Um entediado

23/01/2012 15:44

Um entediado

 

Como se a vida não fosse, assim, tão viva. Pensou em suicidar-se hoje, mas adiou o caso para a semana próxima. Decidiu abandonar os estudos, desistiu por não achar nada certo. Quis tatuar alguma coisa em algum lugar, por causa da indecisão, nem chegou à porta do tatuador. Iria cursar Jornalismo, optou por Direito, sabendo, desde já, que não chegaria a concluir o curso. Mudaria de cidade, perambularia pelo mundo; não deu, contentou-se com os oitenta e três quilômetros que separam sua cidade de origem do seu novo lar provisório. Amanheceu bem outro dia, dormiu mal como sempre. Viu-se entre quatro paredes amarelas lendo um livro do Carlos, o Drummond de Andrade; achou que tinha chances como escriba: não tinha. A política apareceu mostrando suas garras e oferecendo-lhe mundos e fundos: não foi eleito – política nunca mais, concluiu. À sua frente, apareceu uma menina linda, não era menina nem linda, e depois desapareceu: mais um amor platônico – o que deixou de ser amor.

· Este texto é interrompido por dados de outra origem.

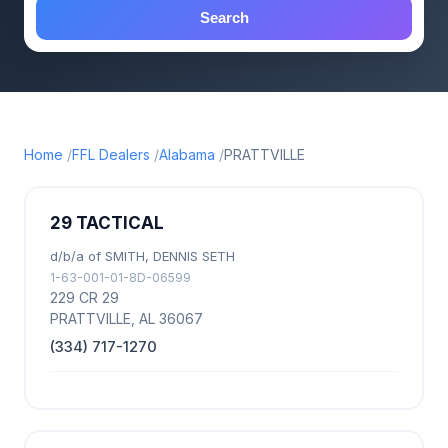
Search
Home
FFL Dealers
Alabama
PRATTVILLE
29 TACTICAL
d/b/a of SMITH, DENNIS SETH
1-63-001-01-8D-06599
229 CR 29
PRATTVILLE, AL 36067
(334) 717-1270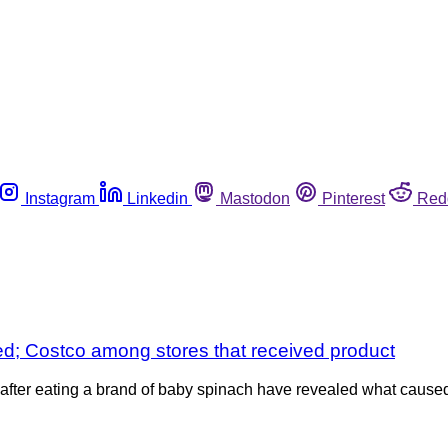
Instagram
Linkedin
Mastodon
Pinterest
Red
fied; Costco among stores that received product
a after eating a brand of baby spinach have revealed what cause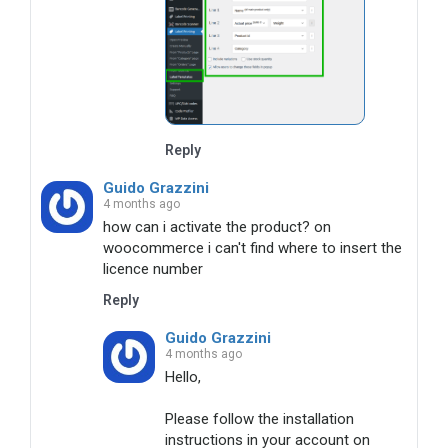
Reply
Guido Grazzini
4 months ago
how can i activate the product? on 
woocommerce i can't find where to insert the 
licence number
Reply
Guido Grazzini
4 months ago
Hello, 

Please follow the installation 
instructions in your account on 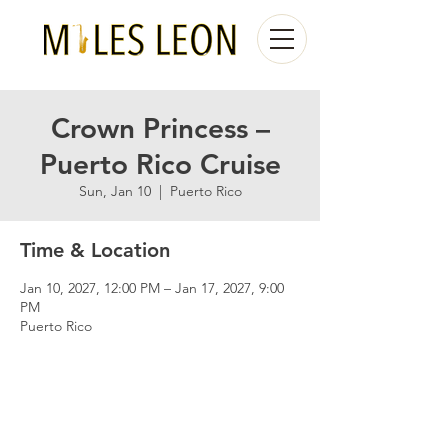
Crown Princess –
Puerto Rico Cruise
Sun, Jan 10
  |  
Puerto Rico
Time & Location
Jan 10, 2027, 12:00 PM – Jan 17, 2027, 9:00
PM
Puerto Rico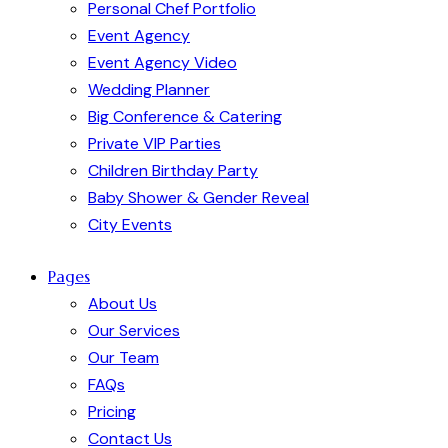
Personal Chef Portfolio
Event Agency
Event Agency Video
Wedding Planner
Big Conference & Catering
Private VIP Parties
Children Birthday Party
Baby Shower & Gender Reveal
City Events
Pages
About Us
Our Services
Our Team
FAQs
Pricing
Contact Us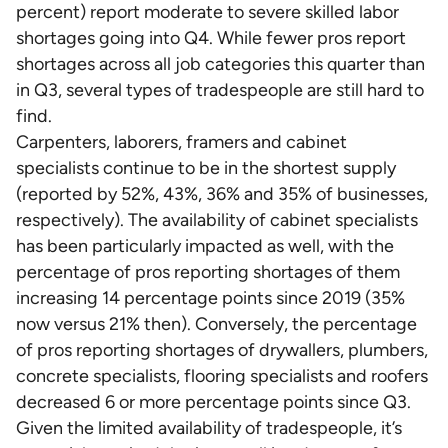
percent) report moderate to severe skilled labor
shortages going into Q4. While fewer pros report
shortages across all job categories this quarter than
in Q3, several types of tradespeople are still hard to
find.
Carpenters, laborers, framers and cabinet
specialists continue to be in the shortest supply
(reported by 52%, 43%, 36% and 35% of businesses,
respectively). The availability of cabinet specialists
has been particularly impacted as well, with the
percentage of pros reporting shortages of them
increasing 14 percentage points since 2019 (35%
now versus 21% then). Conversely, the percentage
of pros reporting shortages of drywallers, plumbers,
concrete specialists, flooring specialists and roofers
decreased 6 or more percentage points since Q3.
Given the limited availability of tradespeople, it’s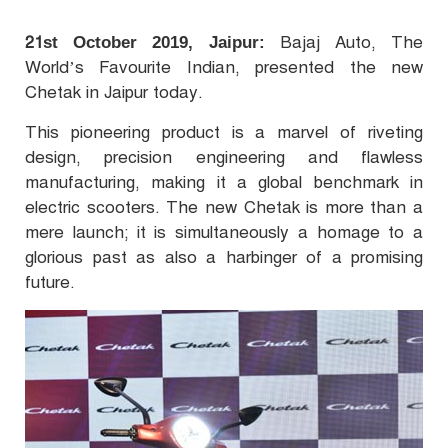
21
Bajaj Auto, The
st October 2019, Jaipur:
World’s Favourite Indian, presented the new
Chetak in Jaipur today.
This pioneering product is a marvel of riveting
design, precision engineering and flawless
manufacturing, making it a global benchmark in
electric scooters. The new Chetak is more than a
mere launch; it is simultaneously a homage to a
glorious past as also a harbinger of a promising
future.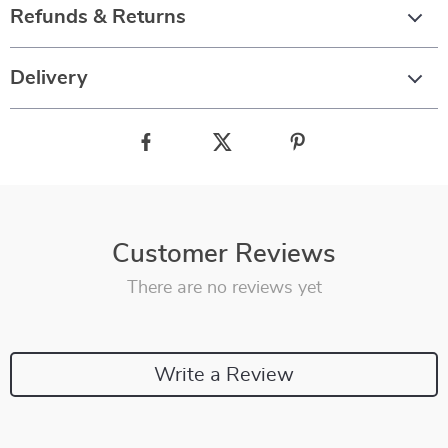
Refunds & Returns
Delivery
Customer Reviews
There are no reviews yet
Write a Review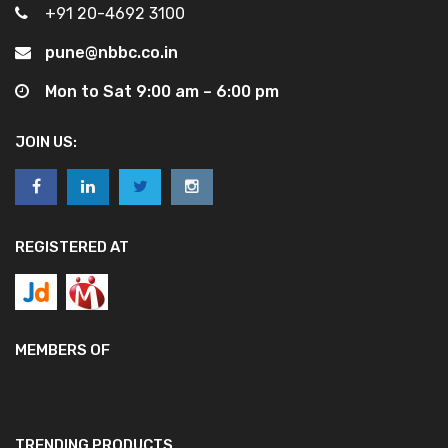
+91 20-4692 3100
pune@nbbc.co.in
Mon to Sat 9:00 am – 6:00 pm
JOIN US:
REGISTERED AT
MEMBERS OF
TRENDING PRODUCTS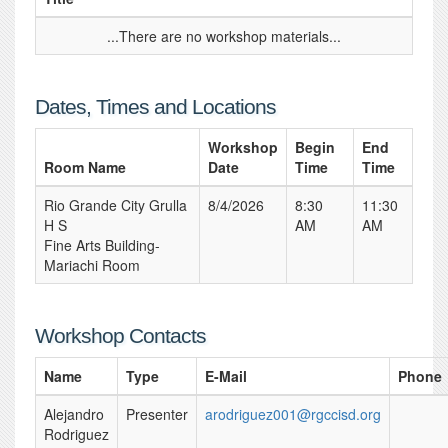
...There are no workshop materials...
Dates, Times and Locations
Workshop
Begin
End
Room Name
Date
Time
Time
Rio Grande City Grulla
8/4/2026
8:30
11:30
H S
AM
AM
Fine Arts Building-
Mariachi Room
Workshop Contacts
Name
Type
E-Mail
Phone
Alejandro
Presenter
arodriguez001@rgccisd.org
Rodriguez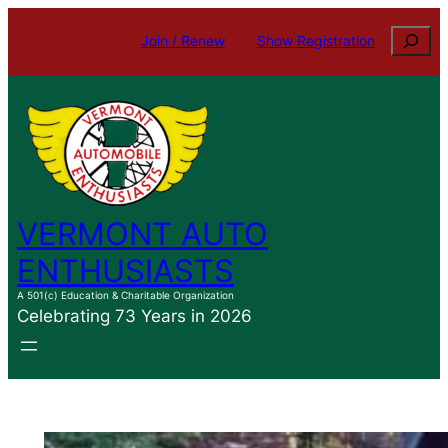
Skip
Search
Join / Renew
Show Registration
to
content
VERMONT AUTO
ENTHUSIASTS
A 501(c) Education & Charitable Organization
Celebrating 73 Years in 2026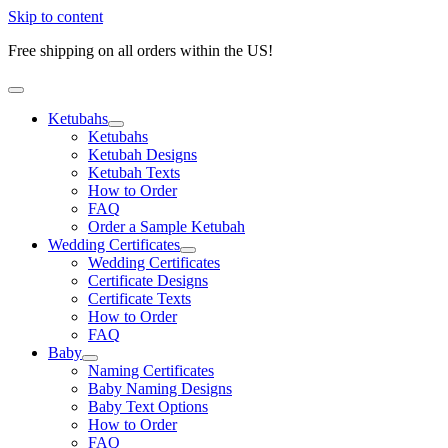
Skip to content
Free shipping on all orders within the US!
Ketubahs
Ketubahs
Ketubah Designs
Ketubah Texts
How to Order
FAQ
Order a Sample Ketubah
Wedding Certificates
Wedding Certificates
Certificate Designs
Certificate Texts
How to Order
FAQ
Baby
Naming Certificates
Baby Naming Designs
Baby Text Options
How to Order
FAQ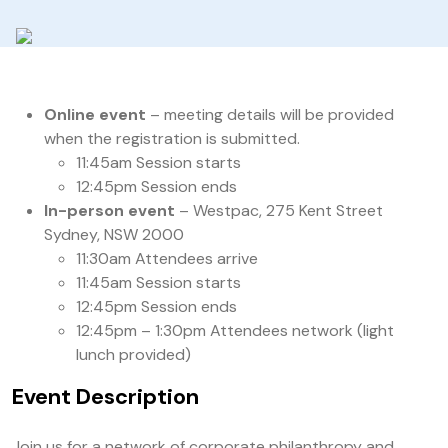
Online event
– meeting details will be provided
when the registration is submitted.
11:45am Session starts
12:45pm Session ends
In-person event
– Westpac, 275 Kent Street
Sydney, NSW 2000
11:30am Attendees arrive
11:45am Session starts
12:45pm Session ends
12:45pm – 1:30pm Attendees network (light
lunch provided)
Event Description
Join us for a network of corporate philanthropy and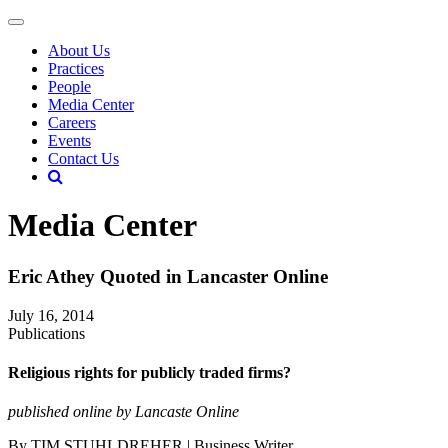
About Us
Practices
People
Media Center
Careers
Events
Contact Us
Media Center
Eric Athey Quoted in Lancaster Online
July 16, 2014
Publications
Religious rights for publicly traded firms?
published online by Lancaste Online
By TIM STUHLDREHER | Business Writer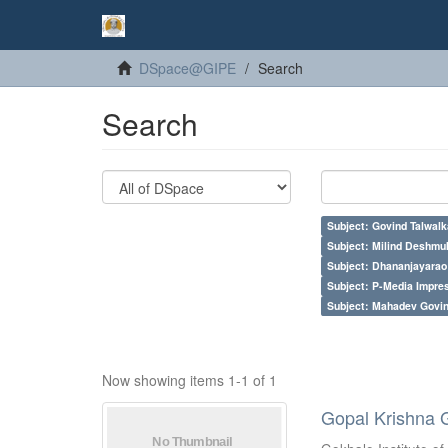
DSpace@GIPE
Search
Search
Subject: Govind Talwalk
Subject: Milind Deshmu
Subject: Dhananjayarao 
Subject: P-Media Impre
Subject: Mahadev Govi
Now showing items 1-1 of 1
Gopal Krishna 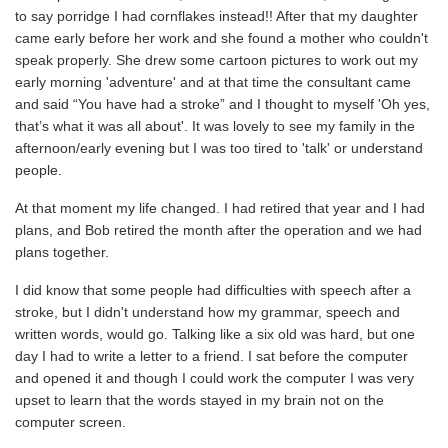
to say porridge I had cornflakes instead!! After that my daughter
came early before her work and she found a mother who couldn't
speak properly. She drew some cartoon pictures to work out my
early morning 'adventure' and at that time the consultant came
and said “You have had a stroke” and I thought to myself 'Oh yes,
that’s what it was all about'. It was lovely to see my family in the
afternoon/early evening but I was too tired to 'talk' or understand
people.
At that moment my life changed. I had retired that year and I had
plans, and Bob retired the month after the operation and we had
plans together.
I did know that some people had difficulties with speech after a
stroke, but I didn't understand how my grammar, speech and
written words, would go. Talking like a six old was hard, but one
day I had to write a letter to a friend. I sat before the computer
and opened it and though I could work the computer I was very
upset to learn that the words stayed in my brain not on the
computer screen.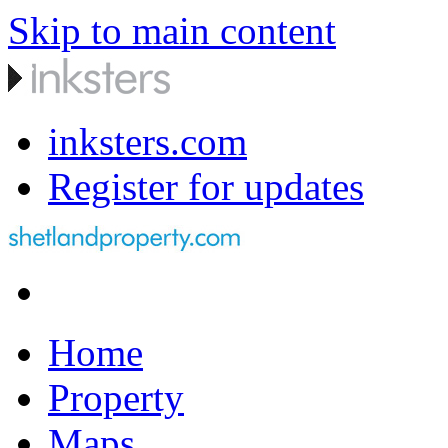
Skip to main content
inksters.com
Register for updates
Home
Property
Maps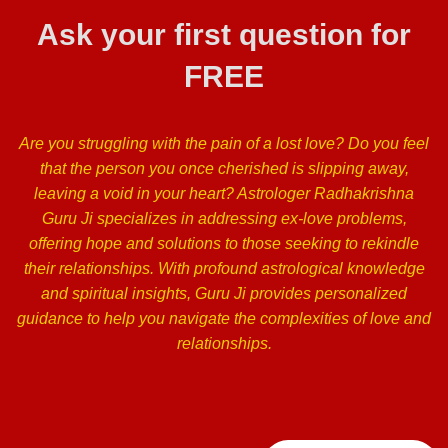
Ask your first question for
FREE
Are you struggling with the pain of a lost love? Do you feel
that the person you once cherished is slipping away,
leaving a void in your heart? Astrologer Radhakrishna
Guru Ji specializes in addressing ex-love problems,
offering hope and solutions to those seeking to rekindle
their relationships. With profound astrological knowledge
and spiritual insights, Guru Ji provides personalized
guidance to help you navigate the complexities of love and
relationships.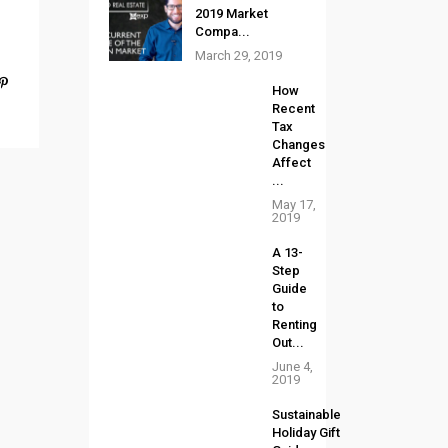
2019 Market
Compa...
March 29, 2019
How
Recent
Tax
Changes
Affect
...
May 17,
2019
A 13-
Step
Guide
to
Renting
Out...
June 4,
2019
Sustainable
Holiday Gift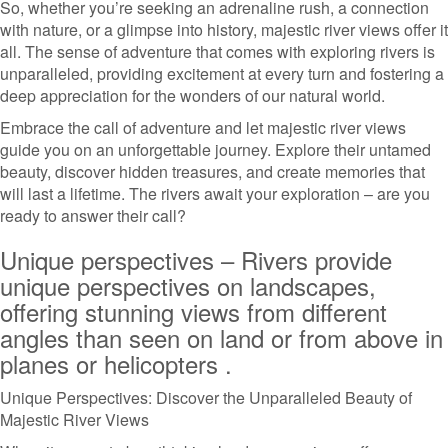
So, whether you’re seeking an adrenaline rush, a connection
with nature, or a glimpse into history, majestic river views offer it
all. The sense of adventure that comes with exploring rivers is
unparalleled, providing excitement at every turn and fostering a
deep appreciation for the wonders of our natural world.
Embrace the call of adventure and let majestic river views
guide you on an unforgettable journey. Explore their untamed
beauty, discover hidden treasures, and create memories that
will last a lifetime. The rivers await your exploration – are you
ready to answer their call?
Unique perspectives – Rivers provide
unique perspectives on landscapes,
offering stunning views from different
angles than seen on land or from above in
planes or helicopters .
Unique Perspectives: Discover the Unparalleled Beauty of
Majestic River Views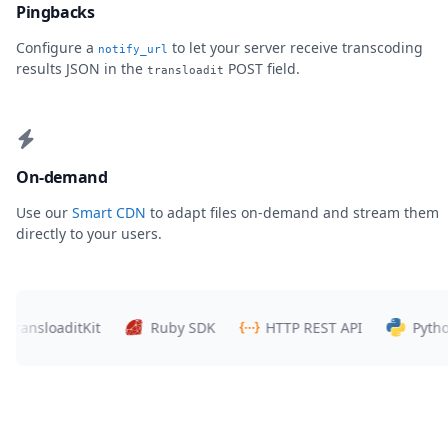
Pingbacks
Configure a
to let your server receive transcoding
notify_url
results JSON in the
POST field.
transloadit
On-demand
Use our
Smart CDN
to adapt files on-demand and stream them
directly to your users.
ransloaditKit
Ruby SDK
HTTP REST API
Python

Fugiu de si e encontrou-se com o espelho: quebrou o espelho. Voou até Londres e passou por Praga, voltou ao Brasil menos revoltado, mais entediado. Procurou um hematoma que não existia, bateu a cabeça no muro branco, assistiu a uma lagartixa prevendo o pôr-do-sol. Primeiro acreditou em Deus: católico; segundo não acreditou em Deus: ateu; terceiro duvidou de Deus: agnóstico – e assim seria para todo o amanhã. A oportunidade surgia, ele fugia. Não aprendeu a ser livre, busca uma liberdade, assim, sem ter ideia do que isso seja realmente. Teve um pensamento intragável: que tal matar o presidente? Logo teve outro: que tal não matar o presidente? Optou por nenhuma das alternativas, como de costume. Não levava a vida: chutava-a. Não chutava a morte: levava-a. Tinha um defeito: era humano. Tinha uma qualidade: era humano. Tinha mais que isso: tinha a pergunta para todas as soluções. E fugia da liberdade para ser livre.